Research shows crankbaits are the most popular bass fishing lure of all. Surveys say the average bass angler owns more crankbaits than any other lure. But one in every four crankbaits will never work well. Two will only ever be average, and only one treasured crankbait in every four will entice most all your crankbait bites.


This doesn't apply only to bargain bin baits. Price is not a factor here. You will get lemons and lackluster performers in every bunch of high-dollar dolls too. What is the biggest mistake I see crankbait anglers make? It is fishing with those two to three out of every four crankbaits that have little chance to succeed.


Over a season or two, say a guy buys twenty cranks. He never does too well with most of them, and he thinks crankbait fishing is overrated. Fact is, ten of those twenty lures are only ever average. Five are unadulterated duds. And the other five that have the best chance, he never tunes them to unlock their maximum potential. Maybe he doesn't know how to tune them or what to look for when tuning them? Soon, he takes up Internet poker as a hobby that is more fun than drowning his sorry lot of crankbaits.

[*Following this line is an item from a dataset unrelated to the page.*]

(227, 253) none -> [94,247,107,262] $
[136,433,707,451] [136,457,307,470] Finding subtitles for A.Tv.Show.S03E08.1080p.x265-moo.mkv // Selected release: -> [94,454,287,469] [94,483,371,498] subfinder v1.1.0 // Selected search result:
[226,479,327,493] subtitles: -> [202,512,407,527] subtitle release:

That's a sad story.


Like a garden, your crankbait patch needs to be pruned and groomed regularly. Lures that are not catching fish are dead wood. You need to weed them out so that more productive lures can replace them.

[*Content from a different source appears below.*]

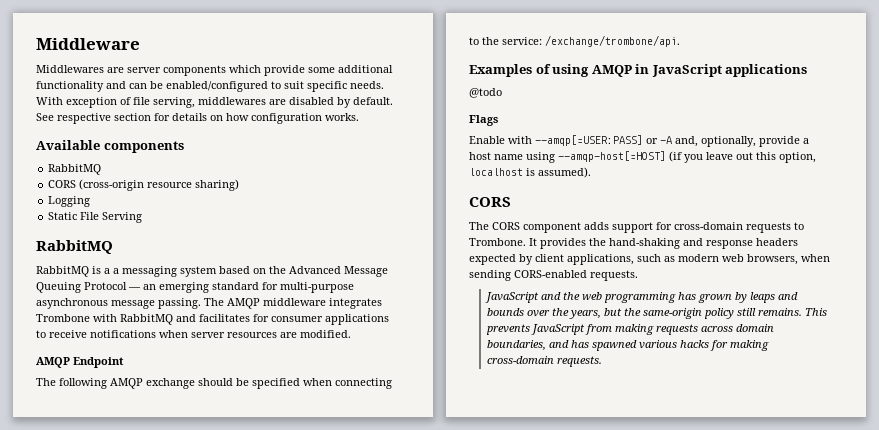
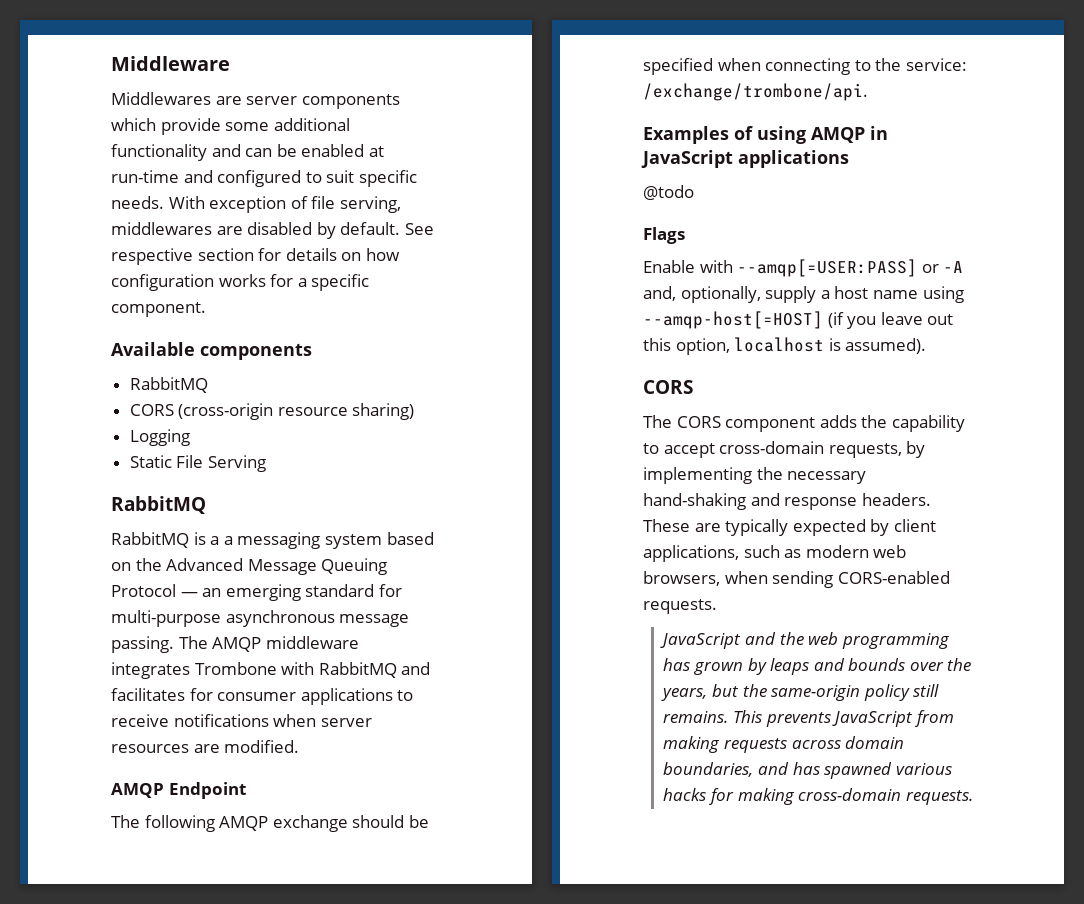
[166,81,268,92] enabled/configured -> [301,144,384,157] [111,170,302,187] enabled at run-time and configured
[325,113,359,121] works. -> [218,274,370,291] [111,302,206,317] works for a specific component.
[759,136,800,147] provide -> [765,286,817,303] supply
[612,222,804,233] [469,238,798,249] support for cross-domain requests to Trombone. It provides the hand-shaking and response headers -> [861,415,965,432] [643,441,926,458] [643,467,867,484] [643,493,931,510] [643,519,789,536] the capability to accept cross-domain requests, by implementing the necessary hand-shaking and response headers. These are typically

The process to separate good cranks from bad starts before you even take them out of the package. Actually, before you even buy them. Inspect the troops lined up for display on the store shelf. When the sales associate is not looking, rummage through a rack of cranks to cherry pick the ones where the two body halves look glued together properly, with no mismatches on the seams. Look for a neat seam seal that did not need remedial sanding or smoothing on the seam. Accept no dips or indents in the plastic, no drips in the paint, no sags in the topcoat finish. Look at the hook hangers eyelets to ensure each was seated properly in the injection mold, that a hook eye isn't cockeyed. Make sure plastic flowed fully and formed properly around the sprue stem of each hanger. Sometimes the plastic leaves a hollow there, and you don't want that.